In the book, we 're talking about adaptive evolution. Sewall Wright thought that was more likely to happen in small, isolated populations - his ‘shifting balance’ theory - while Fisher thought that adaptive evolution would move faster in large populations, since a large population will have more beneficial mutations. I’d say that the evidence favors Fisher. This faster evolution in large populations has been repeatedly demonstrated in selection experiments: adaptation to an environmental change goes a lot faster in large populations: you don’t have to wait so long for a favorable mutation.
The idea that a favorable mutation can somehow be ‘diluted out’ is just wrong.
Here’s how it works. Imagine a situation in which the environment has changed, so that a population is no longer well-matched to that environment. Changes that would improve fitness are now possible. For example, suppose that some human population starts raising cattle. They start out lactose intolerant - they stop making lactose around age five - and so cannot easily and completely digest milk as adults.
This is the default human pattern.
This population probably does use cow’s milk, but in a somewhat limited and inefficient way. Kids can drink it, and some probably do, for example if they lose their mother. Adults probably make cheese or yogurt out of it, but in so doing lose about a third of the food value.
Imagine someone with a mutation that leaves lactase production turned on indefinitely. Presto, he can drink milk as an adult. He can use a common food far more efficiently than other people. His fitness is higher: maybe as much as 10% higher, when we consider how fast lactose-tolerance mutations have spread.

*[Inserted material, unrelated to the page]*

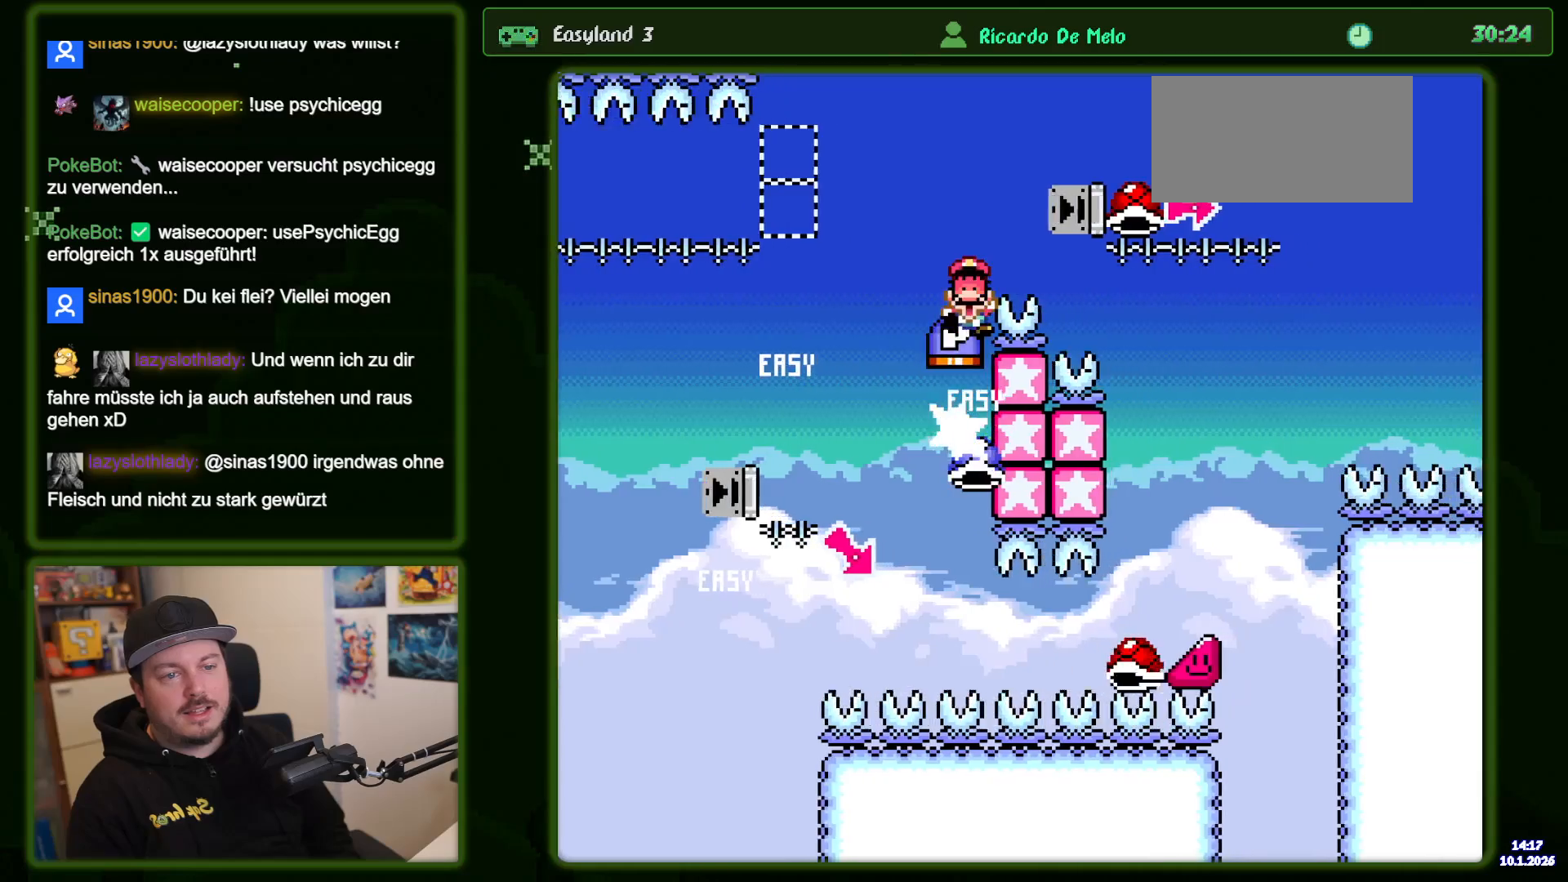
{"buttons": ["B", "Y"], "events": [[367, "DPAD_RIGHT", "up"]]}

Most likely this beneficial mutation does not spread. Imagine that he has two children: there’s a 25% chance that neither has a copy, which would end the story. Even if it survives the first generation, there are many ways in which it can be lost in later generations - at least up to a point. But its frequency does not just drift randomly (usually hitting zero and disappearing) as would be the case with a new allele with no advantage. If it survives at all, its frequency tends to increase, because of that 10% advantage. If it survives drift, it will become more and more common, eventually becoming immune to drift. After that it spreads. In a well-mixed population, the frequency grows exponentially. In a spatially spread-out population, its spreads as a nonlinear wave (Fisher-Kolmogorov wave) with a propagation speed proportional to the square root of the selective advantage.
Such an allele is either lost early or will spread widely. The probability of that spread is calculable. If the selective advantage is s (10% in this case), the chance of success is 2s. So you’d have to have about 5 lactose-tolerance mutations, on average, before one would take off.
This has happened, several times. The European lactose tolerance mutation is the oldest: it probably originated something like 8-10 thousands years ago, and is now found in Europe (especially northern Europe), in north India, and at lower frequencies in North Africa and even in the Fulani, just south of the the Sahara.
And of course in populations that originated from those places.
The Bedouin have their own mutation that roughly dates back to the domestication of the camel, and several pastoral groups in Africa (Nilotic and Cushitic groups) have their own versions. The Tutsi have a Nilotic mutation and about 90% of them are lactose tolerant.